Part 1
Transcriber’s Note Italic text displayed as: _italic_
PISTOLS FOR TWO
BY OWEN HATTERAS
[Illustration: Decoration]
NEW YORK MCMXVII
ALFRED · A · KNOPF
_Published, September, 1917_
PRINTED IN THE UNITED STATES OF AMERICA
CONTENTS
PAGE
GEORGE JEAN NATHAN 5
H. L. MENCKEN 21
PISTOLS FOR TWO
I
Biography fails, like psychology, because it so often mistakes complexity for illumination. Its aim is to present a complete picture of a man; its effect is usually to make an impenetrable mystery of him. The cause of this, it seems to me, lies in the fact that the biographer always tries to explain him utterly, to account for him in every detail, to give an unbroken coherence to all his acts and ideas. The result is a wax dummy, as smooth as glass but as unalive as a dill pickle.
It is by no such process of exhaustion that we get our notions of the people we really know. We see them, not as complete images, but as processions of flashing points. Their personalities, so to speak, are not revealed brilliantly and in the altogether, but as shy things that peep out, now and then, from inscrutable swathings, giving us a hint, a suggestion, a moment of understanding. Does a man really know what is going on in his wife’s mind? Not if she _has_ a mind. What he knows is only that infinitesimal part which she reveals, sometimes deliberately and even truculently, but more often naïvely, surreptitiously, accidentally. He judges her as a human being, not by anything approaching entire knowledge of her, but by bold and scattered inferences. He sees her soul, in so far as he sees it at all, in the way she buttons her boots, in the way she intrigues for a kiss, in the way she snaps her eye at him when he has been naughty—interprets her ego in terms of her taste in ribbons, the scent of her hair, her quarrels with her sisters, her fashion of eating artichokes, her skill at home millinery, the débris on her dressing table, her preferences in the theater, her care of her teeth.
• • • • • • •
_TASK SET:_
a – Decide whether each statement below agrees with the passage on biography, answering yes or no and quoting the words of the passage that settle it.
(i) Biography fails because it often mistakes complexity for illumination.
(ii) We see the people we really know as complete images.
(iii) A husband judges his wife by something close to entire knowledge of her.
b – In the passage on biography, what does the biographer's attempt to explain a man utterly end up producing?
c – Carry the passage on biography forward, beginning right after its final sentence.

_DATA EXCERPT:_
• • • • • • •
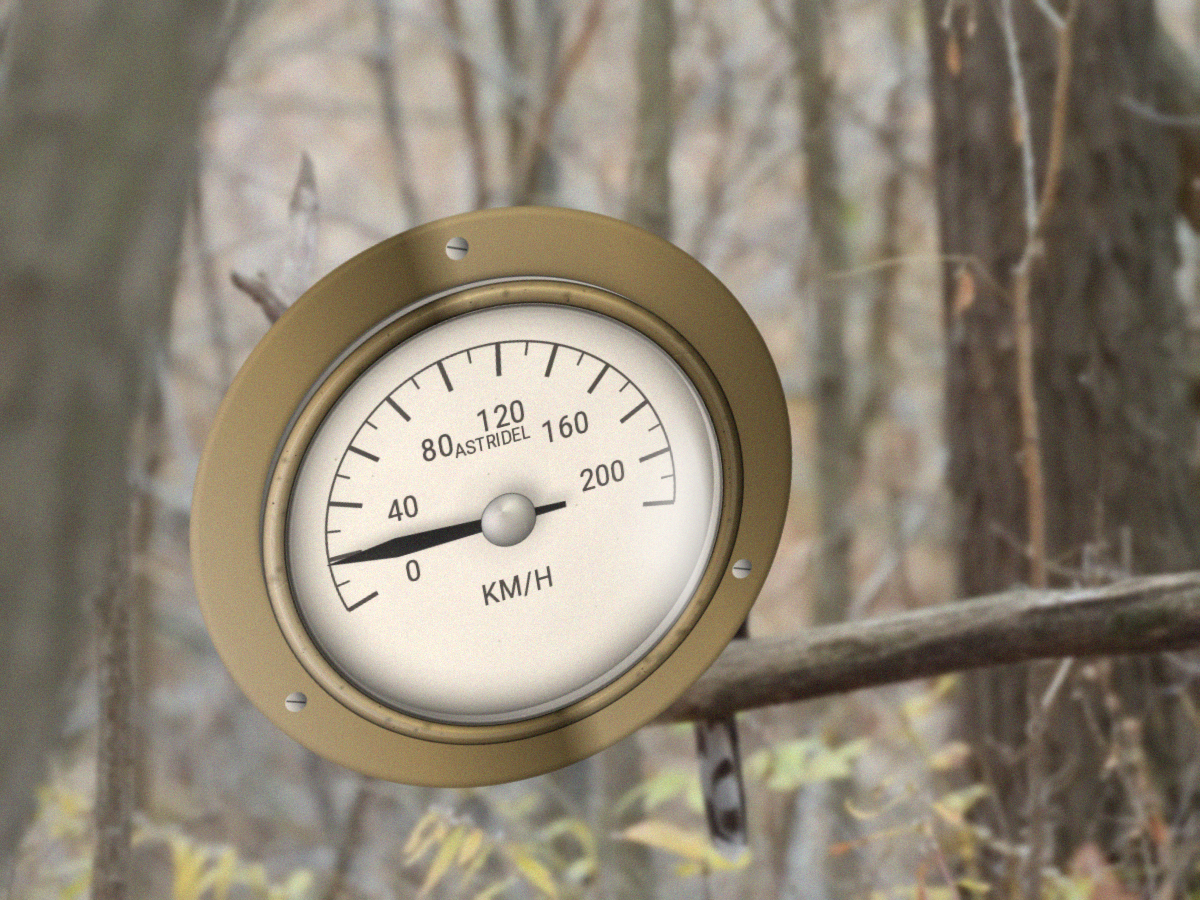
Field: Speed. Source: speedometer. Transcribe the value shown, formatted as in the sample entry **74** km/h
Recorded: **20** km/h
• • • • • • •
_RESULTS FOR THE EXERCISE:_
a –
(i) Yes: "Biography fails, like psychology, because it so often mistakes complexity for illumination."
(ii) No: "We see them, not as complete images, but as processions of flashing points."
(iii) No: "not by anything approaching entire knowledge of her, but by bold and scattered inferences."

b – A wax dummy, as smooth as glass but as unalive as a dill pickle.

c –
Thus, by slow degrees, he accumulates an image of her—an image changing incessantly, and never more than half sensed. After long years, perhaps, he begins to know her after a fashion. That is, he knows how many shredded wheat biscuits she likes for breakfast, how much of his business she understands, how long she can read a first-class novel without napping, what she thinks of woolen underwear, the New Irish Movement, the family doctor, soft-boiled eggs, and God....
I enter upon these considerations because I have been employed by a committee of _aluminados_, heeled well enough to pay my honorarium, to conjure up recognizable images of MM. George Jean Nathan and H. L. Mencken, that their scattered partisans and the public generally may see them more clearly. The job has its difficulties, for save in their joint editorial concern with _The Smart Set_ magazine and their common antipathy to certain prevailing sophistries, they are no more alike than a hawk and a handsaw. But in one other thing, at least, they also coalesce, and that is in the paucity of news about them. Most other magazine editors are constantly in the papers—discoursing on the literary art, agitating for this or that, getting themselves interviewed. These twain, however, pursue a more _pianissimo_ course, and so not much is known about them, even inaccurately....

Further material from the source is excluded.